Concepedia

TLDR

Scholars have shown that green human resource management practices improve firms’ environmental performance, yet how these initiatives foster a green organisational culture and influence sustainable development remains unclear. This study investigates the link between GHRM practices, the enablers of green organisational culture, and a firm’s environmental performance. A large‑scale survey of 204 employees from Chinese manufacturing firms was conducted to collect data on GHRM practices and cultural enablers. Pro‑environmental HRM practices such as hiring, training, appraisal, and incentives foster key enablers—leadership emphasis, message credibility, peer involvement, and employee empowerment—which mediate the positive effect of GHRM on environmental performance, offering managers actionable insights and implications for future managerial education.

Abstract

Abstract Scholars have shown that green human resource management (GHRM) practices enhance a firm's environmental performance. However, existing studies fail to explain how GHRM initiatives can enable a green organisational culture or how such a culture affects the environmental performance and sustainable development of the firm. This paper examines the relationship between GHRM practices, the enablers of green organisational culture, and a firm's environmental performance. We conduct a large‐scale survey of 204 employees at Chinese manufacturing firms. Our findings suggest that proenvironmental HRM practices including hiring, training, appraisal, and incentivisation support the development of the enablers of green organisational culture.

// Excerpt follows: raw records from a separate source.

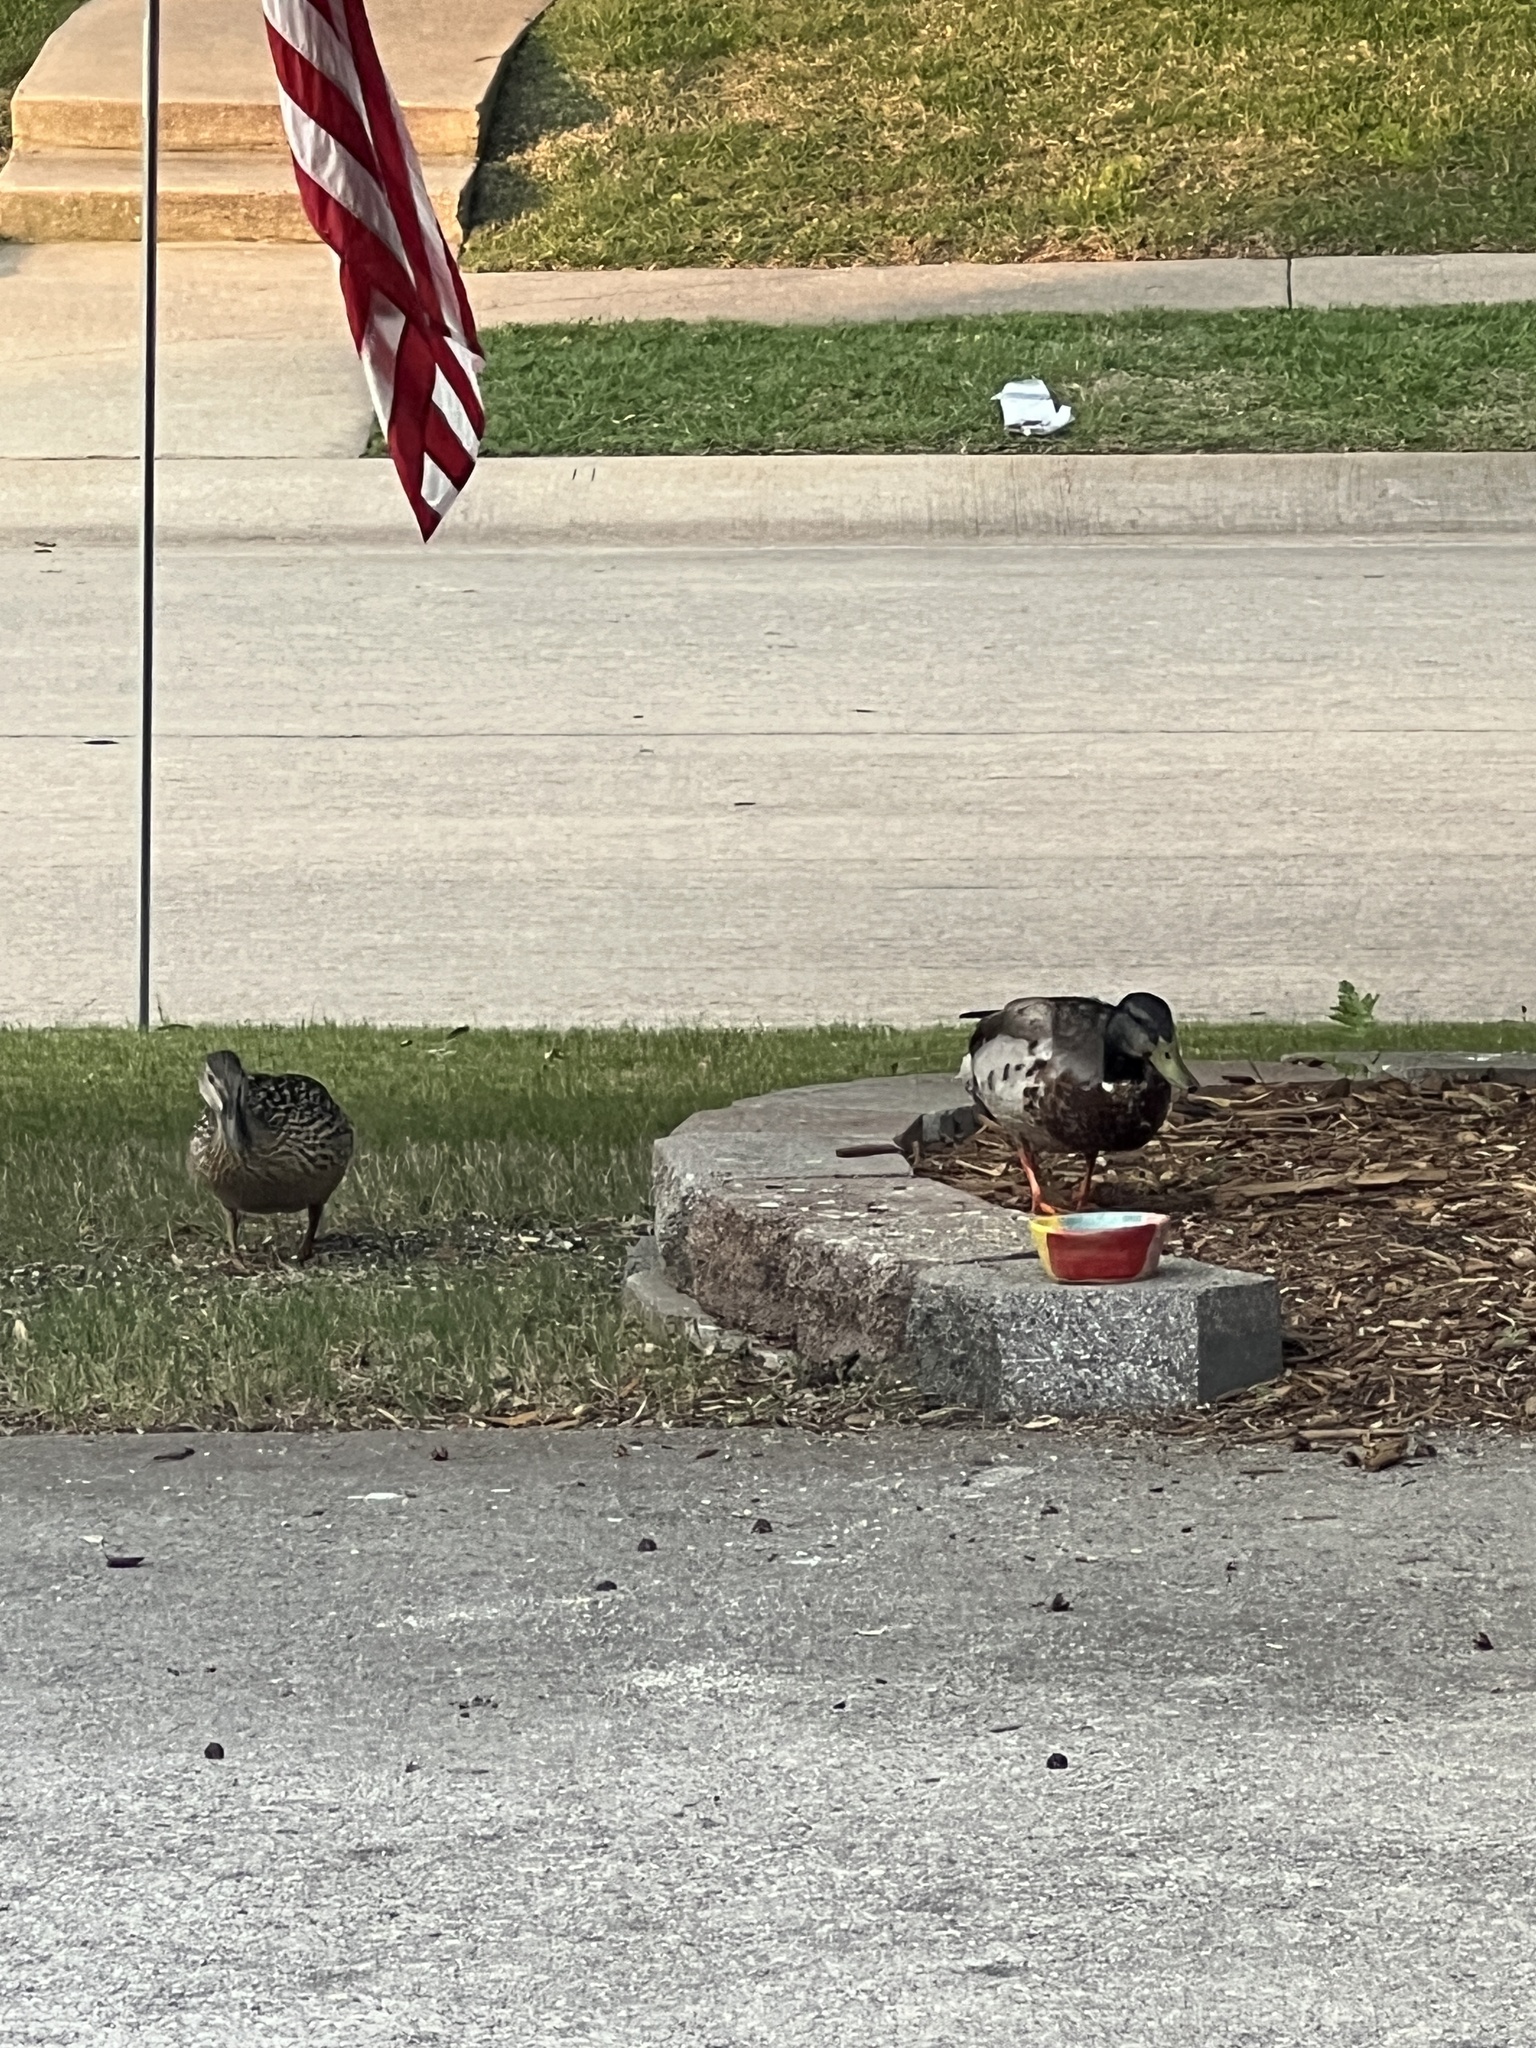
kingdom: Animalia
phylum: Chordata
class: Aves
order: Anseriformes
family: Anatidae
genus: Anas
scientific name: Anas platyrhynchos
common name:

We suggest the key enablers of green organisational culture include leadership emphasis, message credibility, peer involvement, and employee empowerment. Our paper contributes to HRM theory in terms of originality and utility of research by explaining that the enablers of green organisational culture positively mediate the relationship between GHRM practices and environmental performance. Managers are provided with a detailed understanding of the GHRM practices needed to enable an organisational culture of environmentally aware employees. Finally, we address potential implications of this work for teaching green organisational culture to future generations of responsible managers.